EXERCISE
Transcribe every entry exactly; the images stay out.

WORKING DATA Start Marker

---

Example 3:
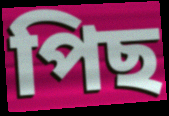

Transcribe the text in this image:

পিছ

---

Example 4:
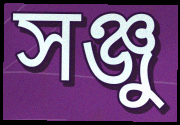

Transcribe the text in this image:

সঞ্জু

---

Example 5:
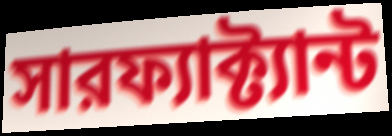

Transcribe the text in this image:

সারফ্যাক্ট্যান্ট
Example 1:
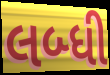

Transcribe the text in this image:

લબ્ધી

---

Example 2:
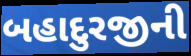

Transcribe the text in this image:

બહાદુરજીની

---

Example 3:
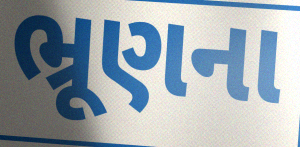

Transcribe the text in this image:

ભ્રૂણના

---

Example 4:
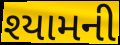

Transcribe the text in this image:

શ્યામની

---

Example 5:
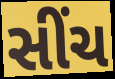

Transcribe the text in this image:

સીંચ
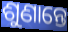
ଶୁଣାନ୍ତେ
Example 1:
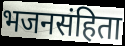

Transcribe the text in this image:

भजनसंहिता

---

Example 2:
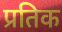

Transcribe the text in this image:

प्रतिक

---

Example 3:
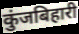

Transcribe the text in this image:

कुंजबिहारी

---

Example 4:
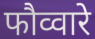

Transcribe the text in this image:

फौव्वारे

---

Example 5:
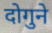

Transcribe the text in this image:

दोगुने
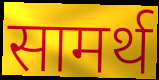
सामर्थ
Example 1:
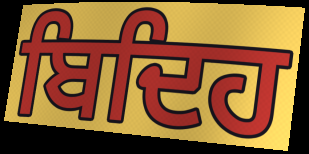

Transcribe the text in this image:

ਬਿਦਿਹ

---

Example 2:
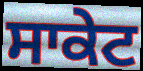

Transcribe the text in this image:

WORKING DATA End Marker

OUTPUT FOR THIS EXERCISE
---

Example 3:

Transcribe the text in this image:

পিছ

---

Example 4:

Transcribe the text in this image:

সঞ্জু

---

Example 5:

Transcribe the text in this image:

সারফ্যাক্ট্যান্ট
Example 1:

Transcribe the text in this image:

લબ્ધી

---

Example 2:

Transcribe the text in this image:

બહાદુરજીની

---

Example 3:

Transcribe the text in this image:

ભ્રૂણના

---

Example 4:

Transcribe the text in this image:

શ્યામની

---

Example 5:

Transcribe the text in this image:

સીંચ
ଶୁଣାନ୍ତେ
Example 1:

Transcribe the text in this image:

भजनसंहिता

---

Example 2:

Transcribe the text in this image:

प्रतिक

---

Example 3:

Transcribe the text in this image:

कुंजबिहारी

---

Example 4:

Transcribe the text in this image:

फौव्वारे

---

Example 5:

Transcribe the text in this image:

दोगुने
सामर्थ
Example 1:

Transcribe the text in this image:

ਬਿਦਿਹ

---

Example 2:

Transcribe the text in this image:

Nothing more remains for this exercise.